According to Deadline, Theroux and Fellows will own 40 percent apiece of the company, while TV director Nancy Strang - who also happens to be Theroux's wife - will take a 20 percent stake.
The new company will end Theroux's 21-year contractual relationship with BBC Studios, which has been behind his projects ever since the launch of the Weird Weekends series back in 1998.
Mind you, that's not to say you won't ever see him on the BBC again - with the public service broadcaster quick to play down any suggestions that Theroux might be next in line to sign with a US rival, as Fleabag and Killing Eve writer Phoebe Waller-Bridge did with Amazon recently.
Implying that the Beeb's relationship with the documentary maker could well continue, a BBC spokeswoman said: "Louis and the BBC have a strong and long-standing relationship.
"We look forward to continuing to work together and already have exciting projects in development for next year."

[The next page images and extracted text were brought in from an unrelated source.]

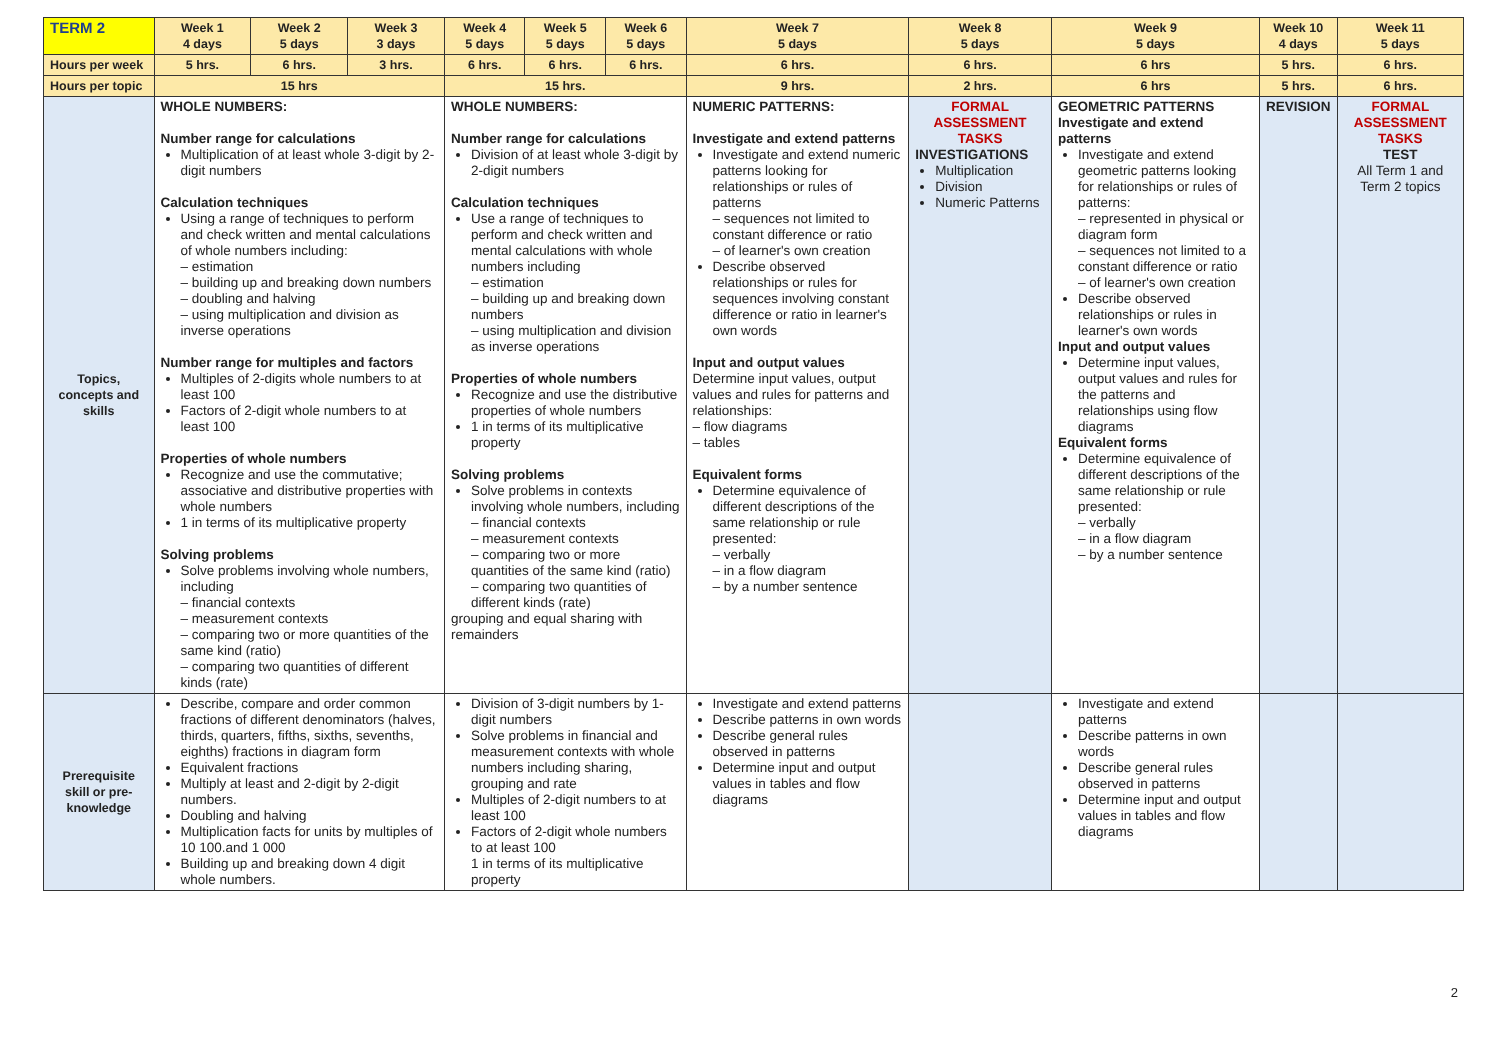| TERM 2 | Week 1 4 days | Week 2 5 days | Week 3 3 days | Week 4 5 days | Week 5 5 days | Week 6 5 days | Week 7 5 days | Week 8 5 days | | Week 9 5 days | Week 10 4 days | Week 11 5 days |
| --- | --- | --- | --- | --- | --- | --- | --- | --- | --- | --- | --- | --- |
| Hours per week | 5 hrs. | 6 hrs. | 3 hrs. | 6 hrs. | 6 hrs. | 6 hrs. | 6 hrs. | 6 hrs. | | 6 hrs | 5 hrs. | 6 hrs. |
| Hours per topic | 15 hrs | | | 15 hrs. | | | 9 hrs. | | 2 hrs. | 6 hrs | 5 hrs. | 6 hrs. |
| Topics, concepts and skills | WHOLE NUMBERS: Number range for calculations Multiplication of at least whole 3-digit by 2-digit numbers Calculation techniques Using a range of techniques to perform and check written and mental calculations of whole numbers including: – estimation – building up and breaking down numbers – doubling and halving – using multiplication and division as inverse operations Number range for multiples and factors Multiples of 2-digits whole numbers to at least 100 Factors of 2-digit whole numbers to at least 100 Properties of whole numbers Recognize and use the commutative; associative and distributive properties with whole numbers 1 in terms of its multiplicative property Solving problems Solve problems involving whole numbers, including – financial contexts – measurement contexts – comparing two or more quantities of the same kind (ratio) – comparing two quantities of different kinds (rate) | | | WHOLE NUMBERS: Number range for calculations Division of at least whole 3-digit by 2-digit numbers Calculation techniques Use a range of techniques to perform and check written and mental calculations with whole numbers including – estimation – building up and breaking down numbers – using multiplication and division as inverse operations Properties of whole numbers Recognize and use the distributive properties of whole numbers 1 in terms of its multiplicative property Solving problems Solve problems in contexts involving whole numbers, including – financial contexts – measurement contexts – comparing two or more quantities of the same kind (ratio) – comparing two quantities of different kinds (rate) grouping and equal sharing with remainders | | | NUMERIC PATTERNS: Investigate and extend patterns Investigate and extend numeric patterns looking for relationships or rules of patterns – sequences not limited to constant difference or ratio – of learner's own creation Describe observed relationships or rules for sequences involving constant difference or ratio in learner's own words Input and output values Determine input values, output values and rules for patterns and relationships: – flow diagrams – tables Equivalent forms Determine equivalence of different descriptions of the same relationship or rule presented: – verbally – in a flow diagram – by a number sentence | | FORMAL ASSESSMENT TASKS INVESTIGATIONS Multiplication Division Numeric Patterns | GEOMETRIC PATTERNS Investigate and extend patterns Investigate and extend geometric patterns looking for relationships or rules of patterns: – represented in physical or diagram form – sequences not limited to a constant difference or ratio – of learner's own creation Describe observed relationships or rules in learner's own words Input and output values Determine input values, output values and rules for the patterns and relationships using flow diagrams Equivalent forms Determine equivalence of different descriptions of the same relationship or rule presented: – verbally – in a flow diagram – by a number sentence | REVISION | FORMAL ASSESSMENT TASKS TEST All Term 1 and Term 2 topics |
| Prerequisite skill or pre-knowledge | Describe, compare and order common fractions of different denominators (halves, thirds, quarters, fifths, sixths, sevenths, eighths) fractions in diagram form Equivalent fractions Multiply at least and 2-digit by 2-digit numbers. Doubling and halving Multiplication facts for units by multiples of 10 100.and 1 000 Building up and breaking down 4 digit whole numbers. | | | Division of 3-digit numbers by 1-digit numbers Solve problems in financial and measurement contexts with whole numbers including sharing, grouping and rate Multiples of 2-digit numbers to at least 100 Factors of 2-digit whole numbers to at least 100 1 in terms of its multiplicative property | | | Investigate and extend patterns Describe patterns in own words Describe general rules observed in patterns Determine input and output values in tables and flow diagrams | | | Investigate and extend patterns Describe patterns in own words Describe general rules observed in patterns Determine input and output values in tables and flow diagrams | | |
2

A spokeswoman for BBC Studios added: "We are really proud of the programmes we have made with Louis, including the Bafta award-winning Altered States and the recent highly acclaimed Mothers on the Edge.
"We love working with him and hope to again in the near future."
Theroux, 49, had confirmed he was setting up his own venture at the Edinburgh International Television Festival back in August.
There, he joked that he might end up calling it 'Theroux the Looking Glass' (disappointed he didn't, tbh), and said the production company would make documentaries with and without him as frontman.
He said at the time: "We will make shows that are similar to the sorts of things I've done in the past but not necessarily with me in it - first-person docs that go to extremes and also stories without me that cover similar terrain."